他们动作整齐划一,手腕一抖,锁链绷直,将被死死禁锢的邪物凌空拽回。
另一只手凌空压下,一道扭曲的如蛇的黑雾从其手中激射而出,没入怨灵身影中。
怨灵的惨嚎戛然而止,化作一团微弱挣扎的黑气。
为首一人抬手祭出一只悬浮的青铜袋,袋口张开,锈迹斑斑的表面泛起雾状涟漪,产生一股无可抗拒的吸力,将三团黑气尽数吞没。
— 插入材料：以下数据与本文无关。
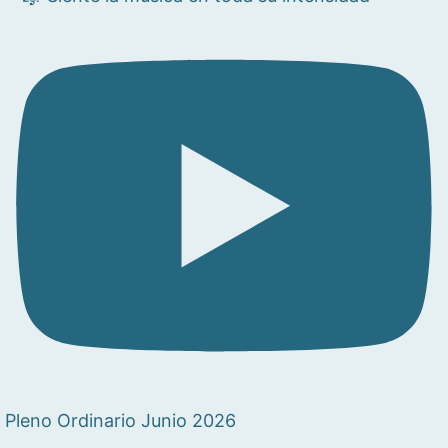
Pleno Ordinario Junio 2026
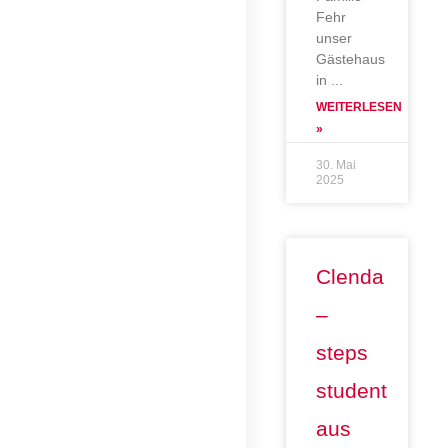
Fehr
unser
Gästehaus
in
WEITERLESEN
»
30. Mai
2025
Clenda
–
steps
student
aus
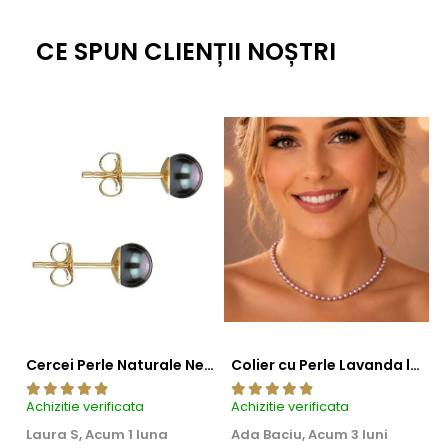
al acestor cercei.
CE SPUN CLIENȚII NOȘTRI
Cercei Perle Naturale Negre 5-6 mm, Buton AAA, Aur 14K (aur 585), Tip Șurub | KASKADDA®
Colier cu Perle Lavanda la Baza Gatului, de 4-5 mm, Perle Rare, Calitate AAA+, Aur 14K | KASKADDA®
Achizitie verificata
Achizitie verificata
Ac
Laura S,
Acum 1 luna
Ada Baciu,
Acum 3 luni
M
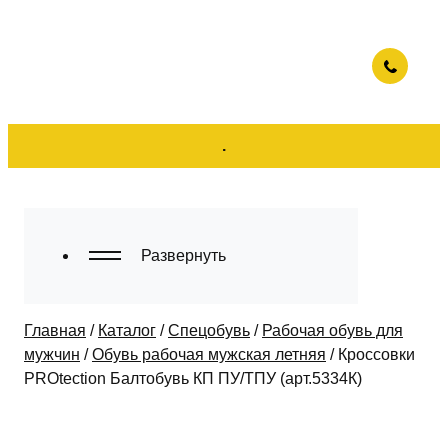
.
Развернуть
Главная
/
Каталог
/
Спецобувь
/
Рабочая обувь для
мужчин
/
Обувь рабочая мужская летняя
/
Кроссовки
PROtection Балтобувь КП ПУ/ТПУ (арт.5334К)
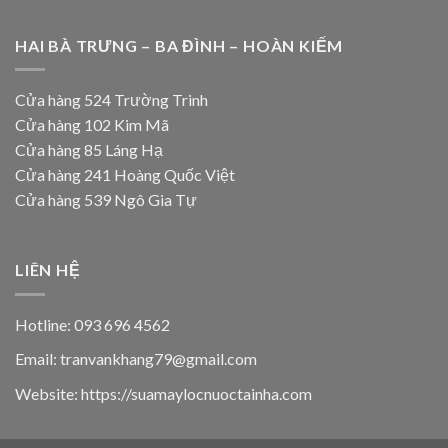
HAI BÀ TRƯNG – BA ĐÌNH – HOÀN KIẾM
Cửa hàng 524 Trường Trinh
Cửa hàng 102 Kim Mã
Cửa hàng 85 Láng Hạ
Cửa hàng 241 Hoàng Quốc Việt
Cửa hàng 539 Ngô Gia Tự
LIÊN HỆ
Hotline: 093 696 4562
Email: tranvankhang79@gmail.com
Website: https://suamaylocnuoctainha.com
袋口合拢,一切恐怖的气息消失无踪,只剩夜风依旧呜咽。
死里逃生的壮汉瘫坐在地,后背早已被冷汗浸透,心脏狂跳如擂鼓。
待看清那三人的装扮时,他不由颤声道:“诡……诡卫大人!”
三名出手的诡卫静立如初,仿佛只是做了一件微不足道的小事,唯有那三条缓缓缩回他们袖中的锁魂链,证明着方才发生的一切并非幻觉。
沉重的脚步声自身后响起。
一尊高大逾两米、周身覆盖着森冷黑色铠甲的身影缓步走来,铠甲关节处有暗红纹路微微明灭,如同呼吸。
面甲之下,两点赤红的目光落在壮汉身上,沉冷的声音随之响起:
“深夜至此,所为何事?”
壮汉连滚带爬地起身,慌忙抱拳躬身,声音犹带颤抖:“回、回禀诡卫大人,俺……俺是来寻阴煞之地与小古之地的。”
诡七那赤红的目光似乎凝滞了一瞬,声音更沉了几分,在这乱坟岗中显得格外冰寒:“谁告诉你,乱坟岗便是阴煞之地?”